[Saved entries]
————————
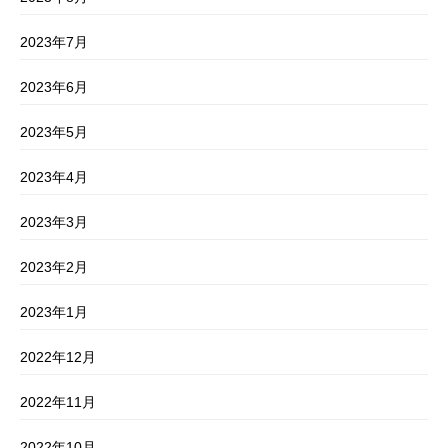
2023年7月
2023年6月
2023年5月
2023年4月
2023年3月
2023年2月
2023年1月
2022年12月
2022年11月
2022年10月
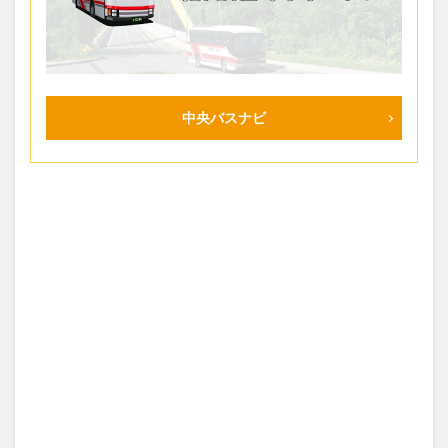
中央バスナビ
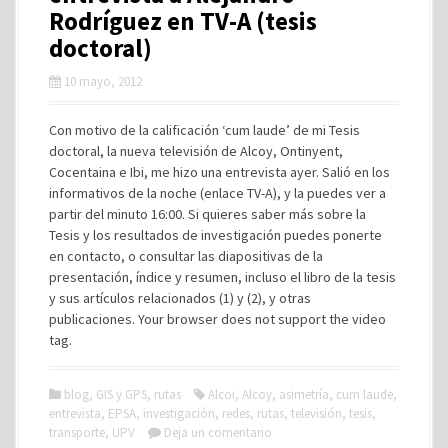
Rodríguez en TV-A (tesis
doctoral)
10 mayo, 2012
Con motivo de la calificación ‘cum laude’ de mi Tesis
doctoral, la nueva televisión de Alcoy, Ontinyent,
Cocentaina e Ibi, me hizo una entrevista ayer. Salió en los
informativos de la noche (enlace TV-A), y la puedes ver a
partir del minuto 16:00. Si quieres saber más sobre la
Tesis y los resultados de investigación puedes ponerte
en contacto, o consultar las diapositivas de la
presentación, índice y resumen, incluso el libro de la tesis
y sus artículos relacionados (1) y (2), y otras
publicaciones. Your browser does not support the video
tag.
blog
,
GIS y GPS
,
rutas
Alcoi
,
Alcoy
,
asimetría
,
cum laude
,
entrevista
,
EPSA
,
investigación
,
redes
,
rutas
,
televisión
,
tesis
,
transporte
,
UPV
Deja un comentario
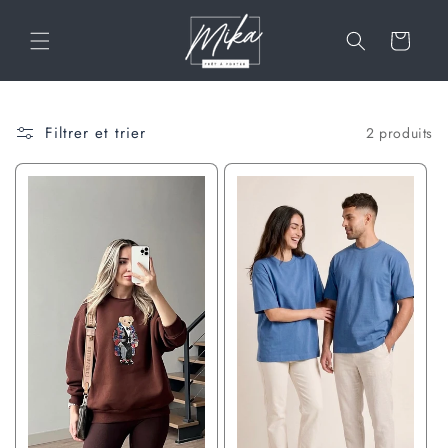
a
et
passer
n
au
i
contenu
e
r
Filtrer et trier
2 produits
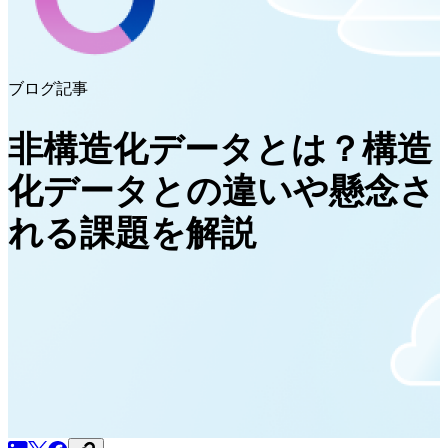
ブログ記事
非構造化データとは？構造
化データとの違いや懸念さ
れる課題を解説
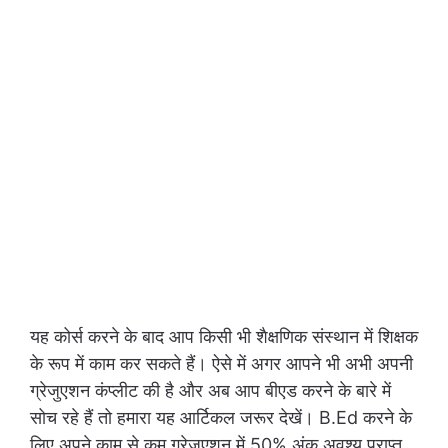
यह कोर्स करने के बाद आप किसी भी शैक्षणिक संस्थान में शिक्षक
के रूप में काम कर सकते हैं। ऐसे में अगर आपने भी अभी अपनी
ग्रेजुएशन कंप्लीट की है और अब आप बीएड करने के बारे में
सोच रहे हैं तो हमारा यह आर्टिकल जरूर देखें। B.Ed करने के
लिए अपने काम से कम ग्रेजुएशन में 50% अंक अवश्य प्राप्त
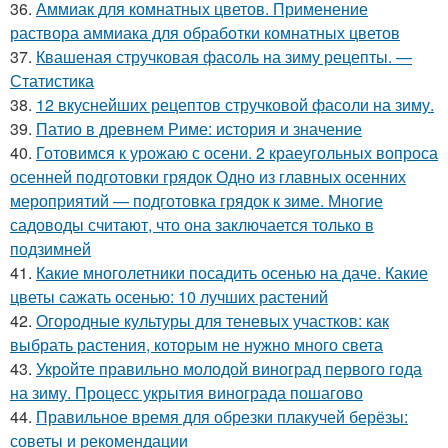
36.
Аммиак для комнатных цветов. Применение
раствора аммиака для обработки комнатных цветов
37.
Квашеная стручковая фасоль на зиму рецепты. —
Статистика
38.
12 вкуснейших рецептов стручковой фасоли на зиму.
39.
Патио в древнем Риме: история и значение
40.
Готовимся к урожаю с осени. 2 краеугольных вопроса
осенней подготовки грядок Одно из главных осенних
мероприятий — подготовка грядок к зиме. Многие
садоводы считают, что она заключается только в
подзимней
41.
Какие многолетники посадить осенью на даче. Какие
цветы сажать осенью: 10 лучших растений
42.
Огородные культуры для теневых участков: как
выбрать растения, которым не нужно много света
43.
Укройте правильно молодой виноград первого года
на зиму. Процесс укрытия винограда пошагово
44.
Правильное время для обрезки плакучей берёзы:
советы и рекомендации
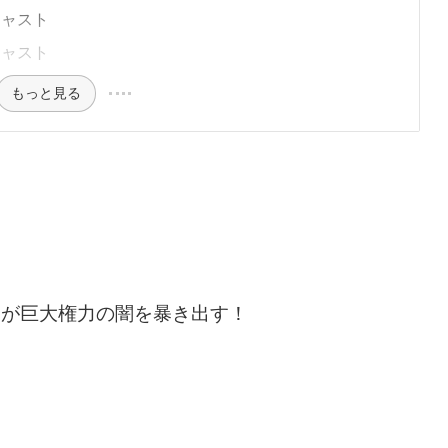
 キャスト
 キャスト
もっと見る
文が巨大権力の闇を暴き出す！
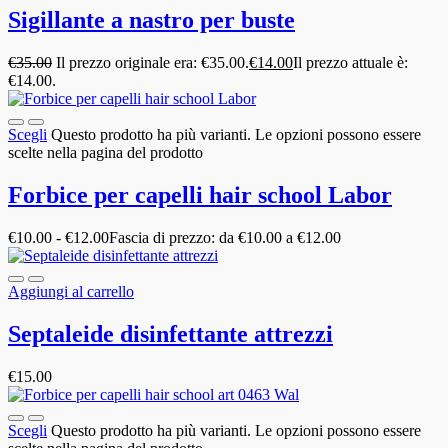
Sigillante a nastro per buste
€
35.00
Il prezzo originale era: €35.00.
€
14.00
Il prezzo attuale è:
€14.00.
Scegli
Questo prodotto ha più varianti. Le opzioni possono essere
scelte nella pagina del prodotto
Forbice per capelli hair school Labor
€
10.00
-
€
12.00
Fascia di prezzo: da €10.00 a €12.00
Aggiungi al carrello
Septaleide disinfettante attrezzi
€
15.00
Scegli
Questo prodotto ha più varianti. Le opzioni possono essere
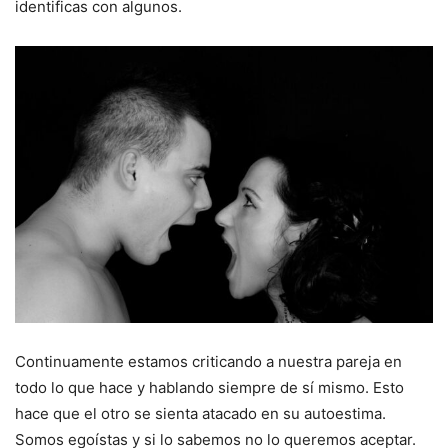
identificas con algunos.
Continuamente estamos criticando a nuestra pareja en
todo lo que hace y hablando siempre de sí mismo. Esto
hace que el otro se sienta atacado en su autoestima.
Somos egoístas y si lo sabemos no lo queremos aceptar.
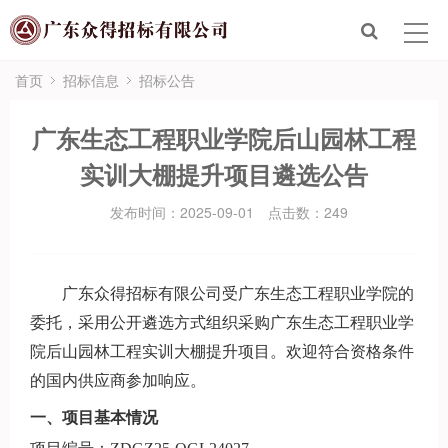
首页
走进众得
首页
招标信息
招标公告
众得服务
广东生态工程职业学院后山园林工程
实训大棚提升项目遴选公告
招标信息
发布时间：2025-09-01
点击数：
249
新闻政策
联系众得
广东众得招标有限公司受广东生态工程职业学院的
委托，采用公开遴选方式组织采购广东生态工程职业学
电子招标平台
院后山园林工程实训大棚提升项目。欢迎符合资格条件
的国内供应商参加响应。
一、项目基本情况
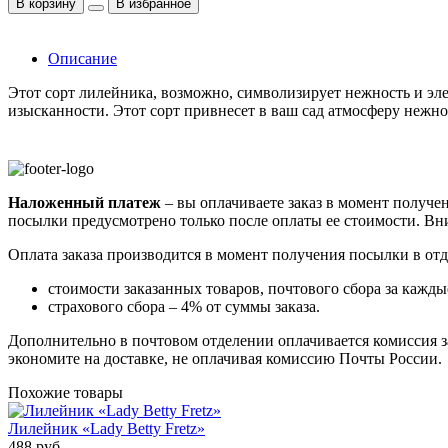
В корзину
В избранное
Описание
Этот сорт лилейника, возможно, символизирует нежность и эл
изысканности. Этот сорт привнесет в ваш сад атмосферу нежно
Наложенный платеж
– вы оплачиваете заказ в момент получен
посылки предусмотрено только после оплаты ее стоимости.
Вни
Оплата заказа производится в момент получения посылки в от
стоимости заказанных товаров, почтового сбора за каждые
страхового сбора – 4% от суммы заказа.
Дополнительно в почтовом отделении оплачивается комиссия за
экономите на доставке, не оплачивая комиссию Почты России.
Похожие товары
Лилейник «Lady Betty Fretz»
488 руб.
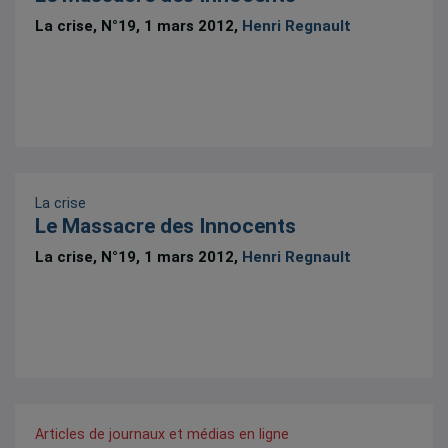
La crise, N°19, 1 mars 2012,
Henri Regnault
La crise
Le Massacre des Innocents
La crise, N°19, 1 mars 2012,
Henri Regnault
Articles de journaux et médias en ligne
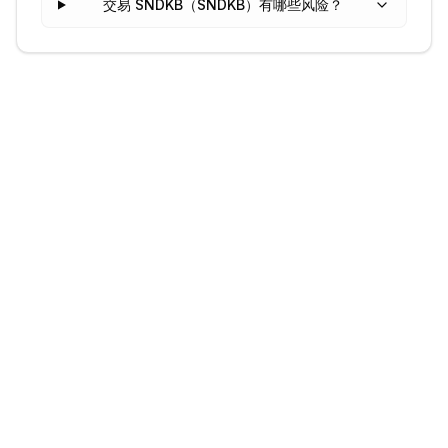
交易 SNDKB（SNDKB）有哪些风险？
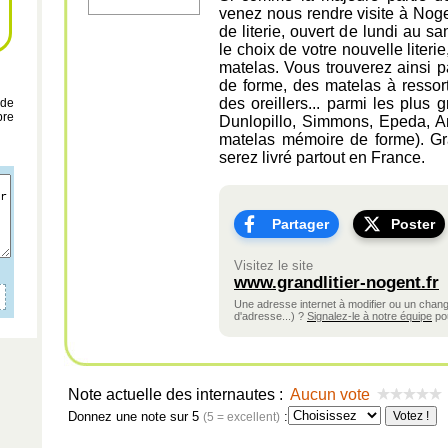
venez nous rendre visite à Noge
de literie, ouvert de lundi au 
le choix de votre nouvelle literi
matelas. Vous trouverez ainsi 
de forme, des matelas à ressort
des oreillers... parmi les plus 
 de
bre
Dunlopillo, Simmons, Epeda, An
matelas mémoire de forme). Grâ
serez livré partout en France.
Partager
Poster
Visitez le site
www.grandlitier-nogent.fr
Une adresse internet à modifier ou un cha
d'adresse...) ?
Signalez-le à notre équipe
pou
Note actuelle des internautes :
Aucun vote
Donnez une note sur 5
:
(5 = excellent)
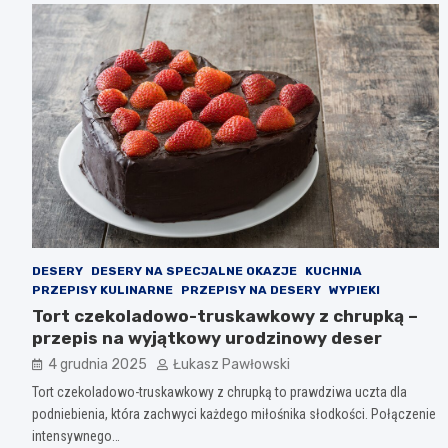
DESERY
DESERY NA SPECJALNE OKAZJE
KUCHNIA
PRZEPISY KULINARNE
PRZEPISY NA DESERY
WYPIEKI
Tort czekoladowo-truskawkowy z chrupką –
przepis na wyjątkowy urodzinowy deser
4 grudnia 2025
Łukasz Pawłowski
Tort czekoladowo-truskawkowy z chrupką to prawdziwa uczta dla
podniebienia, która zachwyci każdego miłośnika słodkości. Połączenie
intensywnego…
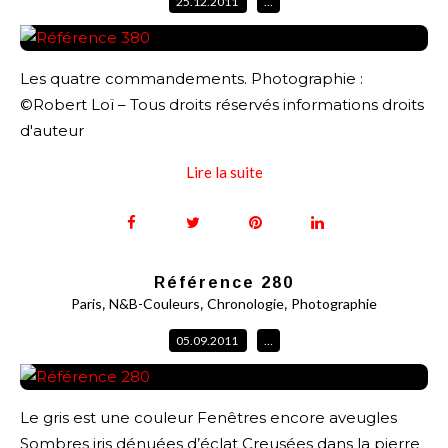
25.12.2011
…
Les quatre commandements. Photographie :
©Robert Loï – Tous droits réservés informations droits
d'auteur
Lire la suite
Référence 280
,
,
,
Paris
N&B-Couleurs
Chronologie
Photographie
05.09.2011
…
Le gris est une couleur Fenêtres encore aveugles
Sombres iris dénuées d’éclat Creusées dans la pierre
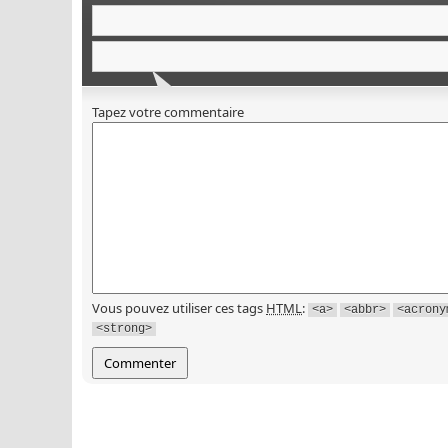
Tapez votre commentaire
Vous pouvez utiliser ces tags
HTML
:
<a>
<abbr>
<acrony
<strong>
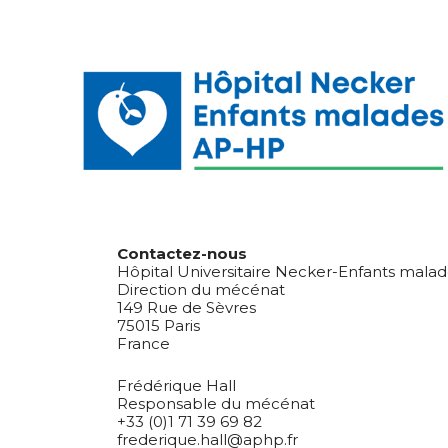
Contactez-nous
Hôpital Universitaire Necker-Enfants mala
Direction du mécénat
149 Rue de Sèvres
75015 Paris
France
Frédérique Hall
Responsable du mécénat
+33 (0)1 71 39 69 82
frederique.hall@aphp.fr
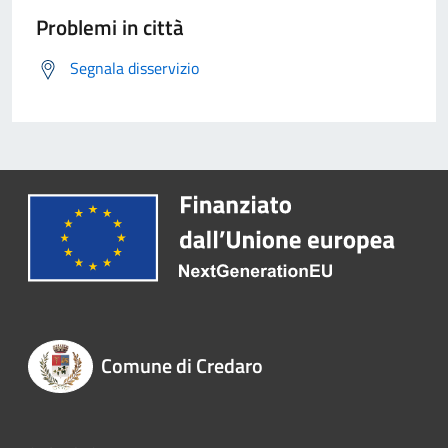
Problemi in città
Segnala disservizio
Comune di Credaro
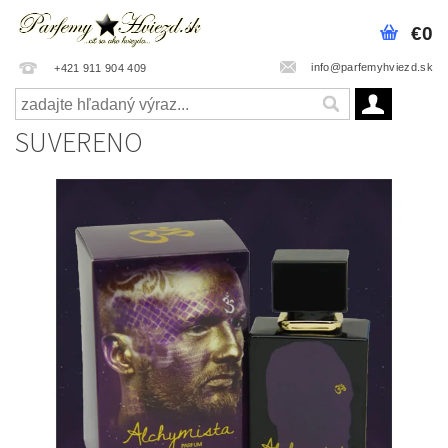
€0
info@parfemyhviezd.sk
+421 911 904 409
SUVERENO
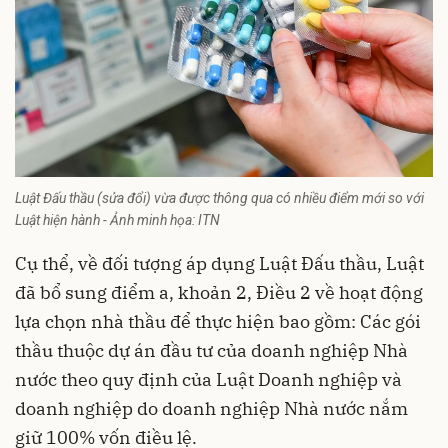
Luật Đấu thầu (sửa đổi) vừa được thông qua có nhiều điểm mới so với
Luật hiện hành - Ảnh minh họa: ITN
Cụ thể, về đối tượng áp dụng Luật Đấu thầu, Luật
đã bổ sung điểm a, khoản 2, Điều 2 về hoạt động
lựa chọn nhà thầu để thực hiện bao gồm: Các gói
thầu thuộc dự án đầu tư của doanh nghiệp Nhà
nước theo quy định của Luật Doanh nghiệp và
doanh nghiệp do doanh nghiệp Nhà nước nắm
giữ 100% vốn điều lệ.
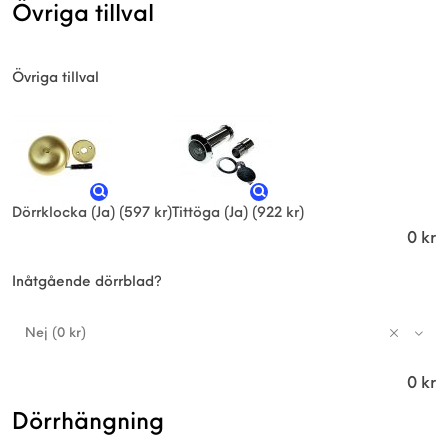
Övriga tillval
Övriga tillval
Dörrklocka (Ja)
(597 kr)
Tittöga (Ja)
(922 kr)
0
kr
Inåtgående dörrblad?
Nej (0 kr)
0
kr
Dörrhängning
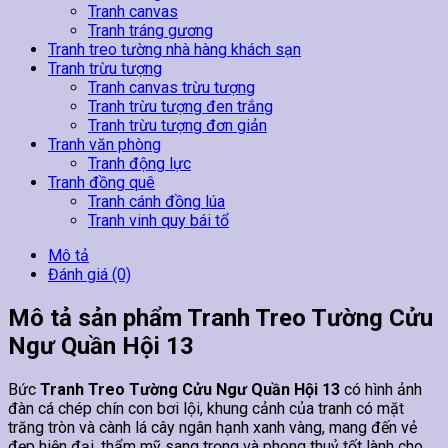
Tranh canvas
Tranh tráng gương
Tranh treo tường nhà hàng khách sạn
Tranh trừu tượng
Tranh canvas trừu tượng
Tranh trừu tượng đen trắng
Tranh trừu tượng đơn giản
Tranh văn phòng
Tranh động lực
Tranh đồng quê
Tranh cánh đồng lúa
Tranh vinh quy bái tổ
Mô tả
Đánh giá (0)
Mô tả sản phẩm Tranh Treo Tường Cửu
Ngư Quần Hội 13
Bức
Tranh Treo Tường Cửu Ngư Quần Hội 13
có hình ảnh
đàn cá chép chín con bơi lội, khung cảnh của tranh có mặt
trăng tròn và cành lá cây ngân hạnh xanh vàng, mang đến vẻ
đẹp hiện đại, thẩm mỹ sang trọng và phong thuỷ tốt lành cho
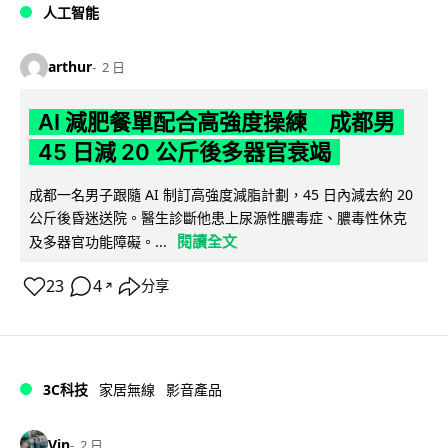
人工智能
arthur
2 日
AI 減肥餐單配合高強度操練 成都男
45 日減 20 公斤後多器官衰竭
成都一名男子跟隨 AI 制訂高強度減脂計劃，45 日內減去約 20
公斤後昏迷送院。醫生診斷他患上尿源性膿毒症、膿毒性休克
閱讀全文
及多器官功能障礙。...
23
4
分享
↗
3C科技
家居無線
影音產品
Vin
2 日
————————
Restate the lines above from the one containing "Septaleide disinfettante attrezzi" through the one containing "todo lo que", inclusive, exactly and without pictures.

■ Task output:
Septaleide disinfettante attrezzi
€
15.00
Scegli
Questo prodotto ha più varianti. Le opzioni possono essere
identificas con algunos.
Continuamente estamos criticando a nuestra pareja en
todo lo que hace y hablando siempre de sí mismo. Esto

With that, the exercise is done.